Tasks to perform:
1. In the nullsec bubble avoidance article, how far from the gate does the writer aim to place unaligned bookmarks?
2. Please continue the nullsec bubble avoidance article from where it stops.

Passage shown:
■ ■ ■ ■

Sunday, 18 March 2012

Nullsec Survival - Bubble Avoidance

In the first article of my bubbles series, I talked about how bubbles work. Bubbles are a major aspect of nullsec life, and one of the things that often worry empire dwellers when heading into the great beyond. However, understanding the mechanics is only only half the battle; in this article, I'm going to explain how best to actually avoid them.

We're going to start off with the relatively simple task of avoiding drag and catch bubbles. After that, we'll look at how to escape from bubble-equipped gatecamps.

Avoiding Drag and Catch Bubbles

Avoiding drag and catch bubbles is relatively simple when you know that they're there. Since these bubbles will only catch you if the direction you're warping from is aligned to the bubble, all you need to do in order to evade them is warp in from another direction.

The most effective solution is to use unaligned bookmarks, set up on grid with all the gates you regularly use. I strongly recommend creating some of these if you frequent an area, since their usefulness can't really be overstated. You'll want them greater than 150km from the gate (I aim for over 250km to be clear of sniper fire from the gate), and well out of alignment with any celestial. These allow you to warp to your bookmark, observe the gate visually, and then warp down if the gate is clear of bubbles.

■ ■ ■ ■

Data block:
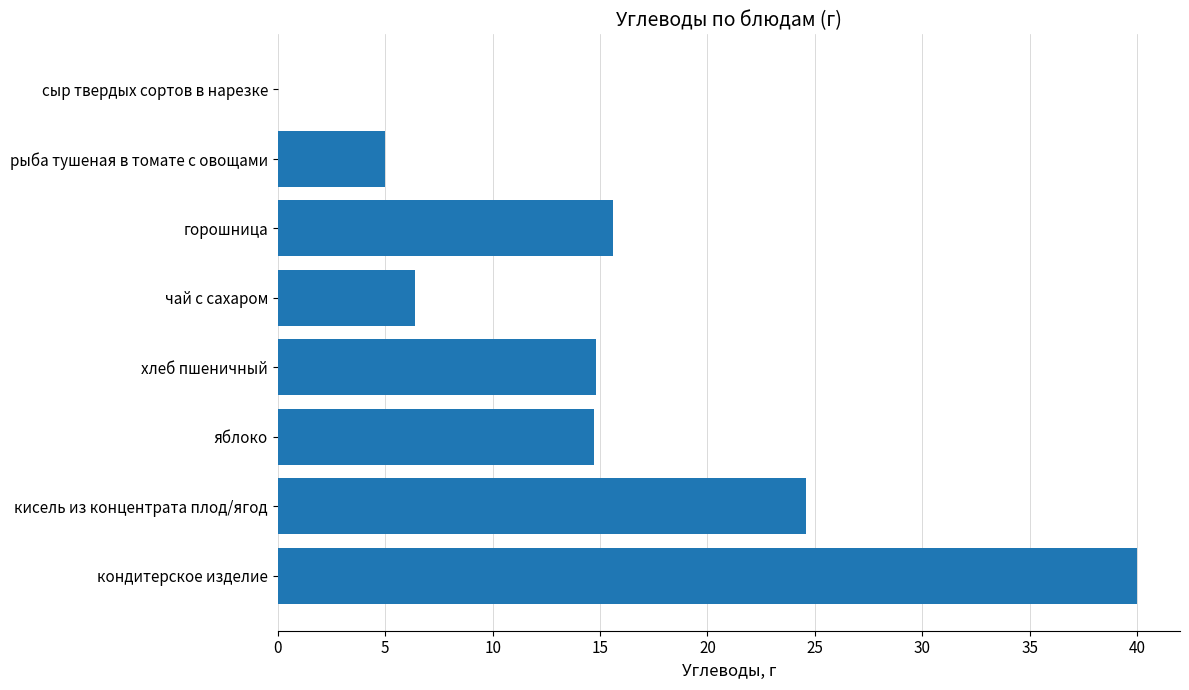

Is it true that the value at чай с сахаром is 6.4?

True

■ ■ ■ ■

Answers by task:
1. Over 250km, to be clear of sniper fire from the gate.

2.
Assuming you're operating in area where you don't have bookmarks, you're going to have to be a little more creative. The first thing that you should do is try to scan your exit gate with the directional scanner - this will require getting within 14.3 au of it if you aren't already. System gates will usually be close to a planet, so you can simply warp to that planet, its customs office, or a belt in order to get into easy scan range of the gate. Regional and constellation gates will often be outside scan range of all celestials, and you may need to use cap dumping to get close to them.

Anchored bubbles will display on scan as 'mobile small/medium/large warp disruptor', while interdictor bubbles will show up as 'warp disrupt probe'. HIC bubbles will not appear on scan, however the ship itself will. Learn the names of the four HICs (broadsword, onyx, phobos, devoter) and the four dictors (sabre, flycatcher, eris, heretic) - these ships should all turn on the warning alarms if you see one of them on your scanner. It's common for people to anchor bubbles off grid from stargates for storage (known as bubble farms), and often you'll see a bubble on scan towards a gate without it actually being on the gate - running a narrower scan may confirm, depending on just how far off gate the bubbles are anchored. When it comes to HICs and interdictors however the likelihood is that these will be sitting at 0 on the gate, meaning no matter which direction you warp from their bubble will catch you if it is deployed (and if it isn't, they may well go through with you and bubble on the other side).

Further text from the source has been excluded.